By GotThumbs on 6/12/2012 3:18:15 PM , Rating: -1
Do you even know the amount of crime going on around YOU?

Unless you've done some "ride alongs" with your local police, you and many US citizens have no clue about the REAL level of crime going on in this coutnry. Hey, when you've got the US Government protecting people who have voilated US laws.....Illegals. Then it truly is becoming a socety that favors the criminals over the decent people who follow the laws.... whether someone is watching or not.

Only a criminal or someone up to no good would have a problem with public cameras. This kind of technology could help solve crimes...as we all know most criminals are dumb and have committed crimes in plain sight of security cameras. Think of the help this could be for catching kidnappers and low life thugs.

As the other commenter eluded to below...I'm not doing anything in public that I'd have a problem with cameras catching. It's the scum that have a problem.


RE: Wow...
By JasonMick (blog) on 6/12/2012 3:54:32 PM , Rating: 5
quote:
Only a criminal or someone up to no good would have a problem with public cameras. This kind of technology could help solve crimes...as we all know most criminals are dumb and have committed crimes in plain sight of security cameras. Think of the help this could be for catching kidnappers and low life thugs.

As the other commenter eluded to below...I'm not doing anything in public that I'd have a problem with cameras catching. It's the scum that have a problem.
Err... the issue is that these aren't cameras in a fixed public location.

These are free-roaming cameras, in theory very capable of entering private property and peering into otherwise non-visible private residences and observing you.

Again, people seem to think that this will somehow save money -- every drone costs as much as tens, if not hundreds of police cars and must be operated continuously in order to provide useful support.

http://cursor.org/stories/dronesyndrome.htm
For example a Predator drone (used by some agencies domestically) will cost you $4.5M USD per pop.

Further, as Reclaimer states, between capital cost of buying the drone, cost of a service area with trained technicians, potential insurance liabilities, cost of monitoring operators, and cost of replacement parts, such programs would likely require large disbursements from local governments at a time when they claim to be running out of money.

We're talking millions for just a single drone.

Great money saver, huh?

Further, trained operators could in theory use the drone for illegitimate personal purposes (e.g. spying on their neighbors, ex-wife, etc.) without strict monitoring and disclosure.
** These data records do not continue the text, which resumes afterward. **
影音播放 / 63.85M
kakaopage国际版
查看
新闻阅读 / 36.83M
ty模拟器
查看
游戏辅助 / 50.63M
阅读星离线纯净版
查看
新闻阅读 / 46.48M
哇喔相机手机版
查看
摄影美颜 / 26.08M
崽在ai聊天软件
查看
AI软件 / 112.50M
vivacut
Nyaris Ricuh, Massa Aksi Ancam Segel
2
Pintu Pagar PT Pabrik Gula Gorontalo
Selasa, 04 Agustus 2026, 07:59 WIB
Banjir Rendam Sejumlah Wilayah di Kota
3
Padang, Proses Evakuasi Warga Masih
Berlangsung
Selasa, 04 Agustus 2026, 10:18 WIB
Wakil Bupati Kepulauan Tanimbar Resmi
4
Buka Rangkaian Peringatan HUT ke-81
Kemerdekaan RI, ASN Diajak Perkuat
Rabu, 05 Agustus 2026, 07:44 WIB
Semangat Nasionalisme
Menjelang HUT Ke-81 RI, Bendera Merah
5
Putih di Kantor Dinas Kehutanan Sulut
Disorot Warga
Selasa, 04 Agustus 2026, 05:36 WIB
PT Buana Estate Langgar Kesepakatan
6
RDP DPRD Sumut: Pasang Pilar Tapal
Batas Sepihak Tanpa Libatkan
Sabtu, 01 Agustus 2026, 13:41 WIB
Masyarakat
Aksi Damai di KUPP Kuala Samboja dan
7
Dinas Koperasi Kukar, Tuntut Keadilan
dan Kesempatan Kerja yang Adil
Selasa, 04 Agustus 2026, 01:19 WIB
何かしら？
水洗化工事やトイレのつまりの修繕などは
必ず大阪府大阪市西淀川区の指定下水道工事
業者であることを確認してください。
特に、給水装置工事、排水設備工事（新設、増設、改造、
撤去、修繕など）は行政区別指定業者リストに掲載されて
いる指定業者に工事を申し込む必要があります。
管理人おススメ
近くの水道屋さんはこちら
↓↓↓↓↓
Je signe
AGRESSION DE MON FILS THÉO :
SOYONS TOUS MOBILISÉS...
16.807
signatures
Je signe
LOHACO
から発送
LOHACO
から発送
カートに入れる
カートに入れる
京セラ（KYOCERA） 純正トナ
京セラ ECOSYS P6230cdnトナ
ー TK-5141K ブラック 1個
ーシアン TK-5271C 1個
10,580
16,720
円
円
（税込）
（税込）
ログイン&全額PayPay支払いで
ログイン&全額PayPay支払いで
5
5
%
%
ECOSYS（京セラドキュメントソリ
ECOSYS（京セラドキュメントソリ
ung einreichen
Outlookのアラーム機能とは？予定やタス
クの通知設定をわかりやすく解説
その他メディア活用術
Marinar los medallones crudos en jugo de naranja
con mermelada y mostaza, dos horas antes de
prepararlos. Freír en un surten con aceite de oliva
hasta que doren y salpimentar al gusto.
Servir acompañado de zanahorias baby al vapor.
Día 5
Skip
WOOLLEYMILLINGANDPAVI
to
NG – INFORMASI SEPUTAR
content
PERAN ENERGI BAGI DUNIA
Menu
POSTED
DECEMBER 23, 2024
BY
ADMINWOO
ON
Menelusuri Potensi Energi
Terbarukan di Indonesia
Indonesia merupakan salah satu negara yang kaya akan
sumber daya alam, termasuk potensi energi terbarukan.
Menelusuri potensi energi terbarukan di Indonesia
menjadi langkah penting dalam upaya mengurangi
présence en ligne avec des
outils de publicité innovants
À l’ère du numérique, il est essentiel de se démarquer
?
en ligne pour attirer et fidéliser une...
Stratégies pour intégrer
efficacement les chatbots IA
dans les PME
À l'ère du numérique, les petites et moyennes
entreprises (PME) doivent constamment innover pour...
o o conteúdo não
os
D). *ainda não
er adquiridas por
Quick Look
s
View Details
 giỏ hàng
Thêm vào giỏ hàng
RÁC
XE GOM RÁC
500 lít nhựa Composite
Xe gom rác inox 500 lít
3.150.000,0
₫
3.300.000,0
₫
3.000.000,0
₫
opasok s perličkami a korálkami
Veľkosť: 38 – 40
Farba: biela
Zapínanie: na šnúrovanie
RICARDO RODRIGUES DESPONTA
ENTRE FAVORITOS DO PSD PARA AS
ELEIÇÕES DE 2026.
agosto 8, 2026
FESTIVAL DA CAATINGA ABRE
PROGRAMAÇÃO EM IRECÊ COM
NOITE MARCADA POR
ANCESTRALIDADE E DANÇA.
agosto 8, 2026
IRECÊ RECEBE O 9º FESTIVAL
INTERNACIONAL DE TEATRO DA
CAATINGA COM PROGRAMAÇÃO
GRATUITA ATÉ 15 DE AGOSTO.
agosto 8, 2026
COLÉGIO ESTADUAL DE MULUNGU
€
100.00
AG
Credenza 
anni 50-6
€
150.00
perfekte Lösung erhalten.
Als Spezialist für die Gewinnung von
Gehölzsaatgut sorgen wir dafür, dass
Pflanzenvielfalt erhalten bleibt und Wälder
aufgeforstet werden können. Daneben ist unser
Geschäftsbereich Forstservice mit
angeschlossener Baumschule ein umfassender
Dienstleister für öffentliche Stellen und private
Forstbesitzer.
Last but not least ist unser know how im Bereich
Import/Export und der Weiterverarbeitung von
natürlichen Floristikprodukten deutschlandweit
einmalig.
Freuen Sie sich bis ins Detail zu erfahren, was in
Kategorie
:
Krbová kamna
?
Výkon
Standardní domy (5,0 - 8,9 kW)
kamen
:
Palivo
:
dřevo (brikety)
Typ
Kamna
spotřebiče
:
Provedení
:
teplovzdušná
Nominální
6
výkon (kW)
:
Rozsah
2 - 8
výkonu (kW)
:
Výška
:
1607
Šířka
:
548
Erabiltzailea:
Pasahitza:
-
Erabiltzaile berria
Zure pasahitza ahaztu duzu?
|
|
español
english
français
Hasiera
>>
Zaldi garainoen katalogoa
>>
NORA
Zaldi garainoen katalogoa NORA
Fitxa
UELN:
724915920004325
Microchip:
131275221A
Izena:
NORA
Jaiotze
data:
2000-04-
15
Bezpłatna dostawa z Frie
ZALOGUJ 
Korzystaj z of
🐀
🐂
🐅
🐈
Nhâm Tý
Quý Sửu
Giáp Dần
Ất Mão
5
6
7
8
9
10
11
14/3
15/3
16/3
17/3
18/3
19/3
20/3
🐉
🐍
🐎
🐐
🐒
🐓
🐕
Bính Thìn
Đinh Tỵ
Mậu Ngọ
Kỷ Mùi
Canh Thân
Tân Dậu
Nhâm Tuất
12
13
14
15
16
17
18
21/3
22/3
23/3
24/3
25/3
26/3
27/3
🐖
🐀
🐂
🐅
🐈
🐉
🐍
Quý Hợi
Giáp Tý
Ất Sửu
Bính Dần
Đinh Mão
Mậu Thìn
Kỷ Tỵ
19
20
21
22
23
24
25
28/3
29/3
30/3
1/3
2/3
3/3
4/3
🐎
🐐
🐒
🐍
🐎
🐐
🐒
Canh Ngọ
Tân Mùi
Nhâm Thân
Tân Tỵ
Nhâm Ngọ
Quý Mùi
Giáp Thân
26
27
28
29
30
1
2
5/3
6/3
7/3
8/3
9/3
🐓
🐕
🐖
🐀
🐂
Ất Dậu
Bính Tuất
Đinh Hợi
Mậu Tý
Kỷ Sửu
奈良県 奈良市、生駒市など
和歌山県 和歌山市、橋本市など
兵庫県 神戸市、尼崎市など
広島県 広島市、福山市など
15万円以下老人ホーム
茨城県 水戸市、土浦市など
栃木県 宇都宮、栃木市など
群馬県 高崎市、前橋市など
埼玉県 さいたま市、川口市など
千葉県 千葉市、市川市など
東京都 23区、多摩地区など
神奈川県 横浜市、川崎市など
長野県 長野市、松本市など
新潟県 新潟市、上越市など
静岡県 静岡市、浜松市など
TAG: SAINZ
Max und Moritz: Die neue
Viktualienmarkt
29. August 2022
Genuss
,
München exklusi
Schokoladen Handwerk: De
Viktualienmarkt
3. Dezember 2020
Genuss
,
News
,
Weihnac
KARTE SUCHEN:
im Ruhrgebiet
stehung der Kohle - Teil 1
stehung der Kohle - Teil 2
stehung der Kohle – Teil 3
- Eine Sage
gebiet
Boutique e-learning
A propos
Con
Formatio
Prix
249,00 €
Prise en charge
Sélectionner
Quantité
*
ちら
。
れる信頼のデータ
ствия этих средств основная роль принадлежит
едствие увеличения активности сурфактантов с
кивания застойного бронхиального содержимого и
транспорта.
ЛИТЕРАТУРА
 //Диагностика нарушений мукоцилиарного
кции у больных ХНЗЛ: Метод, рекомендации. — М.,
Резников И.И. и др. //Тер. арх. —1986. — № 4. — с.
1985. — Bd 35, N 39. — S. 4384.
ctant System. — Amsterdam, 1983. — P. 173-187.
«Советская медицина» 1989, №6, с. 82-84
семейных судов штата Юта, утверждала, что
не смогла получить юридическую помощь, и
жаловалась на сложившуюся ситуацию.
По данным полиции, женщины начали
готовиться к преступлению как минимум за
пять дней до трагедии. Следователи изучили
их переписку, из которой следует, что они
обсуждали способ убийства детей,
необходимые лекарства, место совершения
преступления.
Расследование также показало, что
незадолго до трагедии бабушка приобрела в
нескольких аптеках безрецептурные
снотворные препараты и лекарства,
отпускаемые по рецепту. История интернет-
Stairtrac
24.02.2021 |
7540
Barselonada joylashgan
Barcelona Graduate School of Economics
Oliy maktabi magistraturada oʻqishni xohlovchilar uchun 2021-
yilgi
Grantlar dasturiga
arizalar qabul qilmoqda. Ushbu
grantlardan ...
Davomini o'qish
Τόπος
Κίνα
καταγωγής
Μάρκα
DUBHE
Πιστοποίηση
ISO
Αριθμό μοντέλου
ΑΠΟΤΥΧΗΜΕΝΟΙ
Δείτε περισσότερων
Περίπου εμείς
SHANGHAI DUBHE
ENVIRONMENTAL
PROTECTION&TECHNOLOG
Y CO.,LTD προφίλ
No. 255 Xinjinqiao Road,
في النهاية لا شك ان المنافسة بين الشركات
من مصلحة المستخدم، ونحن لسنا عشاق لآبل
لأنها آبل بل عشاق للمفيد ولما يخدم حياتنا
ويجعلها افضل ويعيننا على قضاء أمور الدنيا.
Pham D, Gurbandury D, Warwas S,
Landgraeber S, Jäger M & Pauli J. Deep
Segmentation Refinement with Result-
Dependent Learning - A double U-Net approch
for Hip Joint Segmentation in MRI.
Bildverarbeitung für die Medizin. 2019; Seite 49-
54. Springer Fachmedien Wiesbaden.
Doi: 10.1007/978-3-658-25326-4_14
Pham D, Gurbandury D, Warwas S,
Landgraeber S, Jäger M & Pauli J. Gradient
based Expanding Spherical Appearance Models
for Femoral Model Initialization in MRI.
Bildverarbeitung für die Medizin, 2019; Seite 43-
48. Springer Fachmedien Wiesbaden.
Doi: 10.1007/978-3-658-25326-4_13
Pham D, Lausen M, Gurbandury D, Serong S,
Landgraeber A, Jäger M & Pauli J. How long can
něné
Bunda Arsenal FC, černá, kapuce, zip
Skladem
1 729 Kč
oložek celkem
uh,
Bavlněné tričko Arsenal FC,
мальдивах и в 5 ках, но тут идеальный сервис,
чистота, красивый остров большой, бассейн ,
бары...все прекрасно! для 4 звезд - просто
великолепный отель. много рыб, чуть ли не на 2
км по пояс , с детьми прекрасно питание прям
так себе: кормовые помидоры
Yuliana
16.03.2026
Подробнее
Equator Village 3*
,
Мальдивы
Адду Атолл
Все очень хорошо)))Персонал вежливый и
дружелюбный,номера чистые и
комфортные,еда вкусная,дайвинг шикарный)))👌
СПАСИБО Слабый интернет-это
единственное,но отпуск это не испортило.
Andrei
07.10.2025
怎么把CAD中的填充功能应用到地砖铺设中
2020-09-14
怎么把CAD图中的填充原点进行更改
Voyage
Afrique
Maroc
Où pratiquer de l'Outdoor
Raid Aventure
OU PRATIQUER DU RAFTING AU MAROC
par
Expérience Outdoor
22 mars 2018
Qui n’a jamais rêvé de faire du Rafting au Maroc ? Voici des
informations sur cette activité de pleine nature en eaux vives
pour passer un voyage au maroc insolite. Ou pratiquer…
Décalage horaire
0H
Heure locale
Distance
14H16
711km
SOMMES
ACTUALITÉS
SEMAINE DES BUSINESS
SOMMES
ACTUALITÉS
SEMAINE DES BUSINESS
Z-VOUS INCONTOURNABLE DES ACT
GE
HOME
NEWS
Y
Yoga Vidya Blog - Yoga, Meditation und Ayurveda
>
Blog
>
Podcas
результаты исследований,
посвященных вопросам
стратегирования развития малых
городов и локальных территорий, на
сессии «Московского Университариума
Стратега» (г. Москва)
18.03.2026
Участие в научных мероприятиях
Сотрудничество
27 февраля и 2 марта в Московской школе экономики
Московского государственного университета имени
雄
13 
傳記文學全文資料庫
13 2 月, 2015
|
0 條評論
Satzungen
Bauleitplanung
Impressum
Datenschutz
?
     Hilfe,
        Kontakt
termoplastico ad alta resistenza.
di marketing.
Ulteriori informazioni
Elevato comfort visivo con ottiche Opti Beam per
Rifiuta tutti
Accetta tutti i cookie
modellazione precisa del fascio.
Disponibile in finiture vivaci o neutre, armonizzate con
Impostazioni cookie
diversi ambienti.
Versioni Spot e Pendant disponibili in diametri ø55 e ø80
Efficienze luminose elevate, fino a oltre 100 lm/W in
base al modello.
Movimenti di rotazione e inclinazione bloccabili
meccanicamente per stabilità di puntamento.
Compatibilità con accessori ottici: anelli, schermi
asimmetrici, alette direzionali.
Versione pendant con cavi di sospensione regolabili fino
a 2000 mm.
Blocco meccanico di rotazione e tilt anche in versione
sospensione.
Of course there's no way of knowing if such monitoring or disclosure are in place, since the programs are secret.

To flip your own statement, if the PDs using these have nothing to hide, why are they afraid of disclosing to the public details on their drone program and what steps have been taken to maintain accountability??

Maybe you have nothing wrong with the police being able to enter your private property without warrant and peer in your bedroom window, but I think a lot of people do.


RE: Wow...
By inperfectdarkness on 6/13/2012 1:36:51 AM , Rating: 3
While I don't like the idea of UAV's for PD's, I must admit that it's probably not that far removed from the helicopers that many departments currently employ.


RE: Wow...
By Bad-Karma on 6/13/2012 2:11:27 AM , Rating: 3
quote:
For example a Predator drone (used by some agencies domestically) will cost you $4.5M USD per pop.


Actually Mic, most of the first few generations (unarmed observation drones) were pulled from the inventories years ago. Because they couldn't be easily modified to the specs armed variant it was cheaper and quicker to put them out to pasture at Davis-Monthan. Adding hard points to the wings means you also need to beef up the internal structure as well.

I pretty sure they are not available for public auction like the rest of the aircraft, but usually they are resold to other government agencies for pennies on the dollar from AMARC.

The cost of the aircraft itself would be negligible. Now the control facilities and the bandwidth (terrestrial vs. satellite)might be a bit more expensive. Depends on how far your coverage needs to reach.